Using HaplotypeCaller to detect low-level mosaics
We are interested in calling variants on a sample that may contain a small amount of mosaicism. For instance, if there are 300 reads over a particular base, and six of those reads contain an SNV or InDel, then we would like a call to be made. Currently, the six reads are filtered out by HaplotypeCaller, and do not even appear in the GVCF output.

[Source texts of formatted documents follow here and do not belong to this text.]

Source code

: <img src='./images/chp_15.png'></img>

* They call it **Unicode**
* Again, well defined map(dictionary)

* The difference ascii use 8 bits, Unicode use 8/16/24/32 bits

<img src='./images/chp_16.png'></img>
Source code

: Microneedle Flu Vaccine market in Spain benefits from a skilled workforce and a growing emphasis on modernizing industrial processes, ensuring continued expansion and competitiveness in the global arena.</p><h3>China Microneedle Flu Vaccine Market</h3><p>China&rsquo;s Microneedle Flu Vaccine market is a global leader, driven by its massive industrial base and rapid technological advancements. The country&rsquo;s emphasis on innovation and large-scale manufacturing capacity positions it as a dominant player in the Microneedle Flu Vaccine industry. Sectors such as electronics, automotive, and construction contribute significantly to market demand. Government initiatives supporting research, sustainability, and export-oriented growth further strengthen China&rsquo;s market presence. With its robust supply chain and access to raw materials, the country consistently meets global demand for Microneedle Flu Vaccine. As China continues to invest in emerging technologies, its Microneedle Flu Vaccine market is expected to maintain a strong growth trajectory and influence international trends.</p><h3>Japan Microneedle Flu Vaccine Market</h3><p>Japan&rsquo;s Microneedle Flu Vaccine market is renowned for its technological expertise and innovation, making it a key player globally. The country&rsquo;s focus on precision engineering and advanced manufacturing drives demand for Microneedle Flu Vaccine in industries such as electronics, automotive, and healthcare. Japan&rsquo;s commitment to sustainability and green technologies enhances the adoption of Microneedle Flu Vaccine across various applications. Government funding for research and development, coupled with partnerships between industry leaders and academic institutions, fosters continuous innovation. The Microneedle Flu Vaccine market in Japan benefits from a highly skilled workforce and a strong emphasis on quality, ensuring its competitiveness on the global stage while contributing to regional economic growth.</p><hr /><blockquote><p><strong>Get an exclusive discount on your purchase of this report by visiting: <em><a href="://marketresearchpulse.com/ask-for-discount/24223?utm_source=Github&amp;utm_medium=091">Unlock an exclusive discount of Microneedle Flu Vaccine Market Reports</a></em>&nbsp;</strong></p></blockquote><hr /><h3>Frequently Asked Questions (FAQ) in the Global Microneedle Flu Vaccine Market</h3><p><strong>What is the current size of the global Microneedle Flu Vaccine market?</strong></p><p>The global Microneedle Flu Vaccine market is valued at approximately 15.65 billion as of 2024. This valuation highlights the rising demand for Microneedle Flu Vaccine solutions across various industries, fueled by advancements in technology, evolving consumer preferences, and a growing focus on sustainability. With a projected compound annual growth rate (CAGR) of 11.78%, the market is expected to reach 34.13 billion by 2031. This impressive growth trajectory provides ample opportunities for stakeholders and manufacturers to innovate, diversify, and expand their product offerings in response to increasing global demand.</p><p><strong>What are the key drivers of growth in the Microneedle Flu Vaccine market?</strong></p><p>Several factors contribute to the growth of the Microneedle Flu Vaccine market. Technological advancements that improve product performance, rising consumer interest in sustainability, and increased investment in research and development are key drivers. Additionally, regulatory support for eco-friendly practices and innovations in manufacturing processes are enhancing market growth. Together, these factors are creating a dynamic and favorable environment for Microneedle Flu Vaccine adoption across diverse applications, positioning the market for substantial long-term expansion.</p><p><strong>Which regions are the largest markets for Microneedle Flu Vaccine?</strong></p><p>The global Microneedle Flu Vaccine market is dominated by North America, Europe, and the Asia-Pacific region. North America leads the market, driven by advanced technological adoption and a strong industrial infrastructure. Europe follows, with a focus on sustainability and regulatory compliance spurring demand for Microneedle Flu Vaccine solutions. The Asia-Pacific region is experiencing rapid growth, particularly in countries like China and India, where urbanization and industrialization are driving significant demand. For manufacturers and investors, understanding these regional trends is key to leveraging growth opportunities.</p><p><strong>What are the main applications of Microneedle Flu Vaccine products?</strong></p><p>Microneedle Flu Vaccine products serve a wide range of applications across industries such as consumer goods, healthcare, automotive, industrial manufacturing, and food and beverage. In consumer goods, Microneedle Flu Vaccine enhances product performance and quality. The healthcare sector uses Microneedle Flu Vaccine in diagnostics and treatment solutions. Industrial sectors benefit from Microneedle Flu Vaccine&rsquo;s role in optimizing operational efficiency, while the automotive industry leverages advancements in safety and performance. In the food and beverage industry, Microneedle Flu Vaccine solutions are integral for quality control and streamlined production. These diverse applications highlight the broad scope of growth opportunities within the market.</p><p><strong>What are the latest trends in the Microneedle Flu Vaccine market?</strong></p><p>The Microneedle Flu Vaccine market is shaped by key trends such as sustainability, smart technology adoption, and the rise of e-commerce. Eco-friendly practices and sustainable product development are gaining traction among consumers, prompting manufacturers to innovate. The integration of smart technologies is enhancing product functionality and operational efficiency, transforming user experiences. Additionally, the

The decision by HaplotypeCaller appears to be based on the reasonable assumption that a variant in a haploid organism must be homozygous reference, heterozygous with a 50:50 ratio, or homozygous alternate. Therefore, the probability of a location being in each of these three states can be calculated based on the sequencing error rate as estimated by the base quality score (for the homozygous options) and the binomial distribution (for the heterozygous option). With these assumptions, an allele depth of 294,6 would have a very low probability for all three options, as it does not seem reasonable to have six errors in the same place, and it also does not seem reasonable to obtain an unbalance of 294,6 with a random selection with probability 0.5
We would like it very much if there was an option to relax the probability calculation for heterogyzous variants, so that there is no longer the assumption that the allele balance is 50:50. This would increase the chance that a variant is called when there is a very strong mis-balance, as it would no longer be a low probability event to report a 294,6 allele depth.
For extra bonus points, HaplotypeCaller could mark in the vcf file when a variant is more likely to be due to mosaicism than 50:50 heterozygosity.